The general position seems to be that the without prejudice rule will protect a defendant whilst he is seeking to compromise a dispute over the existence or the extent of a liability, but that it will not protect him if he discusses, on an open basis, repayment of an admitted liability (as by this stage, there is no dispute).
See further Bradford & Bingley PLC v Rashid  UKHL 37 and Ofulue v Bossert  UKHL 16.
In Lia Oil S.A. v ERG Petroli S.P.A  EWHC 505 (Comm), Julian Flaux QC (sitting as a deputy high court judge) held that a worksheet of demurrage calculations shown to the claimant during without prejudice discussions, and then re-sent to the claimant under cover of a later e-mail, was not an acknowledgment of a claim for the purposes of section 29(5), LA 1980. On the facts of the case, the worksheet was never handed over as an “open statement of position”. It is worth noting that the judge does not seem to have been referred to Rashid, and that the reasoning underpinning his decision.
Section 29(6) – effect of a part payment of rent or interest due
This qualifies section 29(5) of the LA 1980 by providing that a part payment of the rent or interest due at any time will not extend the period for claiming the remainder then due, but any payment of interest shall be treated as a payment in respect of the principal debt. In other words, a payment of interest is effective as an acknowledgment in respect of the principal debt.
McGee (paragraph 18.005)gives the following explanation of how this provision operates: “…time continues to run from the original date in respect of the remainder of the rent or interest but begins to run afresh in respect of the principal debt when interest is paid.”
Where both interest and principal are due, important questions may arise as to whether a specific payment was made in respect of principal or interest (or both).
On this point, see McGee at paragraphs 18.005 and 18.047.
Section 29(7) – a barred claim cannot be revived by later acknowledgment or payment
This provides that subject to section 29(6), a current limitation period may be repeatedly extended by further acknowledgments or payments. However, once a right of action is barred under the Act, it cannot be revived by any subsequent acknowledgment or payment.
Section 30 – formal requirements for a valid acknowledgment
To be effective for the purposes of section 29 of the LA 1980, an acknowledgment must be in writing and signed by the person making it.
In addition, for the purposes of section 29, any acknowledgment or payment may be made by the agent of the person by whom it is required to be made under that section, and must be made to the person (or to an agent of the person) whose title or claim is being acknowledged or in respect of whose claim the payment is being made.

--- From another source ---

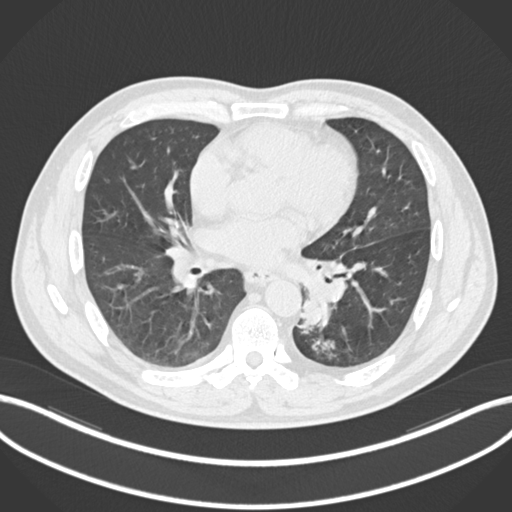
Chest CT, one axial slice; slice 105 of 223 in the series (ordered by position); reconstruction kernel B30f; lung window (W 1500 / L -600 HU); 512 × 512 image matrix, field of view 400 × 400 mm. Patient: male, 50 years. From the clinical record (not read from this slice): clinical TNM (as recorded): T2a N3 M0.
Structures marked on this image (bounding box drawn by a radiologist):
- lung tumour (recorded histology: squamous cell carcinoma): bounding box (x1, y1, x2, y2) in pixels: (299, 285, 331, 336)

For further discussion of acknowledgment by an agent, see McGee at paragraphs 18.013-18.015.
Section 31 – the effect of acknowledgment or part payment on third parties
In debt claims, I think that the following two subsections are most likely to be relevant:
31(6): “An acknowledgment of any debt or other liquidated pecuniary claim shall bind the acknowledger and his successors, but not any other person.”
31(7): “A payment made in respect of any debt or other liquidated pecuniary claim shall bind all persons liable in respect of the debt or claim.”